German businessman (1950–2023)

Bernhard Felix Rohloff (21 February 1950 – 19 May 2023) was a German businessman who was the founder of Rohloff AG, and the inventor of several innovative products, amongst others, the 14 speed Rohloff Speedhub 500/14 planetary gear hub.

Rohloff studied machine engineering at Olympia while working part-time at Henschel und Thyssen, a German locomotive manufacturer. After graduation, he worked at Mercedes-Benz with the development of automobile driveshafts.

==Rohloff AG==
Later he struck out on his own and founded Rohloff AG, where he first invented an advanced narrow chain that soon became the industry standard for road-bikes and was used by several Tour de France winners, and the manufacturing methods therefore. He personally designed "the green beast", a proprietary machine for manufacturing SLT-99 chains. Rohloff AG became an OEM chain manufacturer for Campagnolo.

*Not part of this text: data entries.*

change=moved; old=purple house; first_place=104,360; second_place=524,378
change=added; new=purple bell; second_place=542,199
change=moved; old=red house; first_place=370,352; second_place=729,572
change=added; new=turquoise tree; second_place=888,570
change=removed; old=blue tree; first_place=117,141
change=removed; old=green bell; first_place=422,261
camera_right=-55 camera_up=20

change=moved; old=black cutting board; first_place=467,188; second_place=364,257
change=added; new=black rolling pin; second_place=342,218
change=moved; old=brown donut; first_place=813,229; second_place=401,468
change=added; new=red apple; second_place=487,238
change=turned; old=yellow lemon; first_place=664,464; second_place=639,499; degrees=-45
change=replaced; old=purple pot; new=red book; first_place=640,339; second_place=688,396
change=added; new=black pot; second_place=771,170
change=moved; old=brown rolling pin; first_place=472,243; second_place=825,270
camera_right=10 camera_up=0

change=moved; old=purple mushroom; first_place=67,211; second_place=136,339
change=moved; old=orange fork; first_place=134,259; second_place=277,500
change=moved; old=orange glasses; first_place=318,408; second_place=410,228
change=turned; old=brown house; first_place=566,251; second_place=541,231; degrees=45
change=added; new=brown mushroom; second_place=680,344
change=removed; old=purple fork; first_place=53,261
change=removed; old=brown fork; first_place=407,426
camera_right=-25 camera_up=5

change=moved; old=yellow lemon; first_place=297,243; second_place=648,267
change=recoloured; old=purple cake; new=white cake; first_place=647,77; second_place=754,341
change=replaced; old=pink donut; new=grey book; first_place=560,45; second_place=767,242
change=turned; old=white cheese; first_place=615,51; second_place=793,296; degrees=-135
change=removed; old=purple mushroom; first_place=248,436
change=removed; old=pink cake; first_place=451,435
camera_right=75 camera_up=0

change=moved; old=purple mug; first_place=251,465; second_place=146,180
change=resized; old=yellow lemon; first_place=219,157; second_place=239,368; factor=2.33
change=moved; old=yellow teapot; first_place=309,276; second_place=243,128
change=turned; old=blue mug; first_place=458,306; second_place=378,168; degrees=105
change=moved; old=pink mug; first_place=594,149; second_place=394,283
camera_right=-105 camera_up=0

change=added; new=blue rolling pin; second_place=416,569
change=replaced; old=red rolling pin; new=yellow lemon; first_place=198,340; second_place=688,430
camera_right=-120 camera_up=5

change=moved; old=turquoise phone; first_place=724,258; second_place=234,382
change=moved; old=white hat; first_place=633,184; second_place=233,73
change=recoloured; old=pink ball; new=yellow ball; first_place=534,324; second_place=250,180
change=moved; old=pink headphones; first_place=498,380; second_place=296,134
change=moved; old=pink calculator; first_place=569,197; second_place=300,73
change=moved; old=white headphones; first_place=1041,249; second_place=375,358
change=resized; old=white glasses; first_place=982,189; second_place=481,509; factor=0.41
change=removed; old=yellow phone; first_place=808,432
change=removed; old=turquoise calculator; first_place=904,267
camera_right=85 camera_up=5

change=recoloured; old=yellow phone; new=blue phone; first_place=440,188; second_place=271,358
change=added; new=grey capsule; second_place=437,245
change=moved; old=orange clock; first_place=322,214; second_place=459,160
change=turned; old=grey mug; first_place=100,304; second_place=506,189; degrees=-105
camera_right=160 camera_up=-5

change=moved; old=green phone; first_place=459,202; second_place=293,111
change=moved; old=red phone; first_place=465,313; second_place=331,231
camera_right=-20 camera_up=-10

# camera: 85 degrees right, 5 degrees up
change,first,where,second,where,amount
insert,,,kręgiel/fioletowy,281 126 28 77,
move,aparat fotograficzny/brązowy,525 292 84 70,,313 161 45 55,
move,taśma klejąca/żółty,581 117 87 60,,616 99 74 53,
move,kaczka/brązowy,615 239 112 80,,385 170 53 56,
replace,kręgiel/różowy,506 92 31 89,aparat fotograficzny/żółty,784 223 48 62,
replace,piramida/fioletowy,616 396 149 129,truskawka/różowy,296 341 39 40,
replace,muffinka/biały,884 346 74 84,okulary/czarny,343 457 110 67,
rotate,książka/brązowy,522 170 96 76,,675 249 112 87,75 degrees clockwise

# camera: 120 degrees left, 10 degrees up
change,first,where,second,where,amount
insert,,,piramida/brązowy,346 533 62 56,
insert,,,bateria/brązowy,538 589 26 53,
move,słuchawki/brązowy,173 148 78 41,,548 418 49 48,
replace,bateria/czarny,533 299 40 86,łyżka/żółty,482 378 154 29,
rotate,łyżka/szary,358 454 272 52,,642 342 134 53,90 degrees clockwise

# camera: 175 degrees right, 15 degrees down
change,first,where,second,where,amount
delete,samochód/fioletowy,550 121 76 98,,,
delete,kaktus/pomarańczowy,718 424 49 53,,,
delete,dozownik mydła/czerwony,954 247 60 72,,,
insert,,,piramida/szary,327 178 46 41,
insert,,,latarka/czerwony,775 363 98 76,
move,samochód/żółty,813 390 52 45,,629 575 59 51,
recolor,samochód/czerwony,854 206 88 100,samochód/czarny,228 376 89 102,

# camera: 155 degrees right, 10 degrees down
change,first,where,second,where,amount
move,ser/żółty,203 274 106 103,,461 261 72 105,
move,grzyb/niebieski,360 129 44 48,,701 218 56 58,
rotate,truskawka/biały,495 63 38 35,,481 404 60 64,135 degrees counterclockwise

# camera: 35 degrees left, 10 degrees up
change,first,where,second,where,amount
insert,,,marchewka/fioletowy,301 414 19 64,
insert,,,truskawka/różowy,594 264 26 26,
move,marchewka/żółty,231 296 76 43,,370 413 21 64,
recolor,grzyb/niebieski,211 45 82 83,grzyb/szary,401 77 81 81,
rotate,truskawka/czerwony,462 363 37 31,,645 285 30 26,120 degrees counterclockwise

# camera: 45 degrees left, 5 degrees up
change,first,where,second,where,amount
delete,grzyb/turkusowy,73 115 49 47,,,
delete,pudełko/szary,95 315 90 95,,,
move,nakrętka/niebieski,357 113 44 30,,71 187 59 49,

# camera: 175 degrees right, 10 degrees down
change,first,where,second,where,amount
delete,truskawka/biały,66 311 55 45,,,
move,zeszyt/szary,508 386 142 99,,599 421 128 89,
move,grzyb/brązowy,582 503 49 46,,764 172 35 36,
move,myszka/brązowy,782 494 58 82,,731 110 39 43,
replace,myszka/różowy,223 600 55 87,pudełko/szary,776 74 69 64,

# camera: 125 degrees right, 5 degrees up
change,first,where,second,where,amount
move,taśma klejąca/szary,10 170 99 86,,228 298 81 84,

==Rohloff Speedhub 500/14==
In the early 90s, Rohloff began the development of the Rohloff Speedhub 500/14, which was subsequently patented and released into the market in 1998. It is the only gear hub on the market (together with the new 14-speed Kindernay XIV) with more than 11 speeds. The gear hub is manufactured and assembled by hand in the company's premises in Hessen, Germany.

==Death==
Rohloff died from complications of Parkinson's disease on 19 May 2023, at the age of 73.